Figure 31.4 The formation of one image line from one transmitted ultrasound pulse-echo sequence.

The second step is to represent the amplitude of the targets, not as an oscilloscope type display, but as shaded spots along a single line. The spots are shaded according to a grey scale with white representing the strongest reflection, black the weakest or no signal, and other shades of grey for signals whose strength lies in between. This display is the same as one scan line from the transducer into tissue in a full ultrasound image.

The final step is to sweep the beam through the tissue and to repeatedly interrogate the tissue with a series of pulses, displaying the resulting grey scale encoded lines side by side so as to form an image of extended targets in tissue. This type of display is known as a B-mode, for brightness mode or grey scale image (Fig. 31.5A).

Figure 31.5 A. Principle of formation of linear and sector image formats. B. Examples of linear and curvilinear array transducers, producing linear and sector format displays respectively.

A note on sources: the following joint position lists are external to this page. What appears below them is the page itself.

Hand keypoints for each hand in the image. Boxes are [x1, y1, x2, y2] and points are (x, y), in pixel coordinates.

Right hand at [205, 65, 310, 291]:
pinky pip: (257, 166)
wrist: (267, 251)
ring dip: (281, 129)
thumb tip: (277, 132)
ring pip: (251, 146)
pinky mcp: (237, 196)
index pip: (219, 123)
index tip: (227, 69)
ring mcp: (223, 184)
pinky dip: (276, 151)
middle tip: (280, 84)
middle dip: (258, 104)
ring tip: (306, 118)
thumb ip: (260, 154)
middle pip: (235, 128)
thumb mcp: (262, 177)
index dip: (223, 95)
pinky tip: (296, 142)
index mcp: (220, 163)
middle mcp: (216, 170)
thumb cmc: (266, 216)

If the transducer is moved across the skin in a line, a rectangular image is produced known as a linear scan. If the ultrasound transducer is rotated at one point on the skin so as to sweep the ultrasound beam through the tissue in an arc, the image has the shape of the sector of a circle and is known as a sector scan. Each scan format has its uses, for example, the sector scan has a small footprint on the skin that spreads out inside the body, so it is used for echocardiography where the beam has to get in between the ribs, but the whole heart can be seen below.

Modern transducer probes consist of an array of 128–256 piezoelectric elements mounted in a flat line to form a linear array, or on a curve to produce a curvilinear array, producing linear and sector images respectively (Fig. 31.5). Groups of elements can be switched electronically between transmit–receive pulse sequences to move the active area along the array. In this way a series of scan lines is produced, scanning through the target to form an image (Fig. 31.6A). The whole image is then scanned and refreshed many times each second to give a continuous real-time image that can show any movement taking place, for example a needle moving towards its intended target.

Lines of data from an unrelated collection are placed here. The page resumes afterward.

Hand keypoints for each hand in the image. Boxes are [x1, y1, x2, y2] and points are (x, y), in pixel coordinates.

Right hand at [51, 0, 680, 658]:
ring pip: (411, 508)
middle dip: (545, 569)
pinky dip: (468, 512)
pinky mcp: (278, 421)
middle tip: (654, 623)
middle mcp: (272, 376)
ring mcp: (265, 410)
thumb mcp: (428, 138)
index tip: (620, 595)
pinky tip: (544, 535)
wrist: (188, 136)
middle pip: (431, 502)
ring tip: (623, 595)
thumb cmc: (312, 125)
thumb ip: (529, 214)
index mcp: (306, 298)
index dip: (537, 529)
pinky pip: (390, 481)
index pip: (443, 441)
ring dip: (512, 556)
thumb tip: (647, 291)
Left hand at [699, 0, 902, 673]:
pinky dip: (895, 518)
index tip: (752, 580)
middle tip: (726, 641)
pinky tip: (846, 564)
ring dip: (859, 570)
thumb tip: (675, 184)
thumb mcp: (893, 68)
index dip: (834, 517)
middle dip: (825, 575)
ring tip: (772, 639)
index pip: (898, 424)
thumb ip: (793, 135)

Figure 31.6 A. Principle of electronically scanning an image by stepping an active set of elements across the array for successive pulses. B. Electronic beam steering achieved by introducing time delays into the path between the summing point and the elements.

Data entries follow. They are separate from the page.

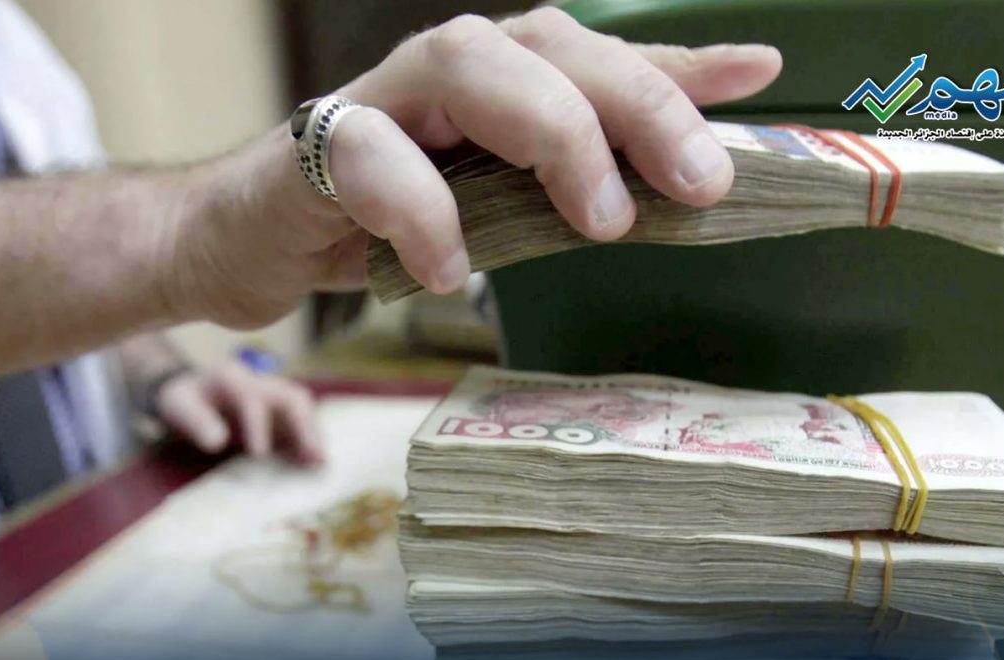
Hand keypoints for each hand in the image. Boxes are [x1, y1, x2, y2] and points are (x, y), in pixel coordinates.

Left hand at [151, 361, 323, 464]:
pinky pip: (303, 420)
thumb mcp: (177, 405)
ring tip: (321, 461)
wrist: (191, 390)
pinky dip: (311, 439)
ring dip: (314, 432)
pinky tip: (316, 462)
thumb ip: (195, 420)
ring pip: (303, 407)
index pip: (251, 397)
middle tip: (312, 455)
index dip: (258, 424)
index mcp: (231, 376)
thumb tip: (217, 442)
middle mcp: (259, 381)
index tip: (259, 454)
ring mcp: (273, 394)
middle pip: (290, 397)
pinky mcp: (280, 411)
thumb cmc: (183, 399)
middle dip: (303, 426)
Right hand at [161, 8, 781, 327]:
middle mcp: (444, 75)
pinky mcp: (312, 149)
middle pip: (546, 44)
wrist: (242, 239)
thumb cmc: (379, 218)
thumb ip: (576, 183)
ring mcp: (376, 102)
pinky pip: (370, 156)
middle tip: (699, 181)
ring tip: (597, 219)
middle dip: (634, 101)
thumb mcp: (493, 206)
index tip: (761, 75)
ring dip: (547, 131)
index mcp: (498, 85)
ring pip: (464, 62)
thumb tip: (685, 181)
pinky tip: (450, 271)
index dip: (678, 63)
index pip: (598, 56)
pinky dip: (422, 211)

The beam may be steered through different angles by inserting time delays in front of individual elements (Fig. 31.6B). Because the pulse then arrives at adjacent elements at successively later times, the wavefronts of the soundwave propagating away from the elements add up along a line at an angle to the face of the probe. In other words, the transmitted pulse is steered away from a line perpendicular to the probe face. When echoes return to the transducer, the received echoes are again delayed and then added together. Those echoes coming from the steering angle will give a strong signal, as all their wave crests will add together. But for those echoes arriving from other angles, the peaks and troughs will tend to cancel each other out and a signal will not be detected. By switching the time delays electronically, each successive pulse can be steered at a different angle to produce a sector-shaped image. This is the basis for the function of phased array probes, commonly used for cardiac studies and for some intra cavitary applications.

The ultrasound journey

As the ultrasound pulse travels through the body it interacts with the tissue in various ways (Fig. 31.7). At large smooth interfaces, such as are found between one organ and another, muscle–liver for example, some of the energy in the pulse is reflected back towards the transducer as an echo (Fig. 31.7A). This type of reflection from a large smooth interface is known as specular reflection from the Latin speculum meaning a mirror. The strength of the echo will depend on the speed of sound (c) and density (ρ) of the tissues on either side of the interface through a property known as characteristic acoustic impedance (z₀). I_i is the incident intensity and I_r is the reflected intensity of ultrasound (Table 31.2).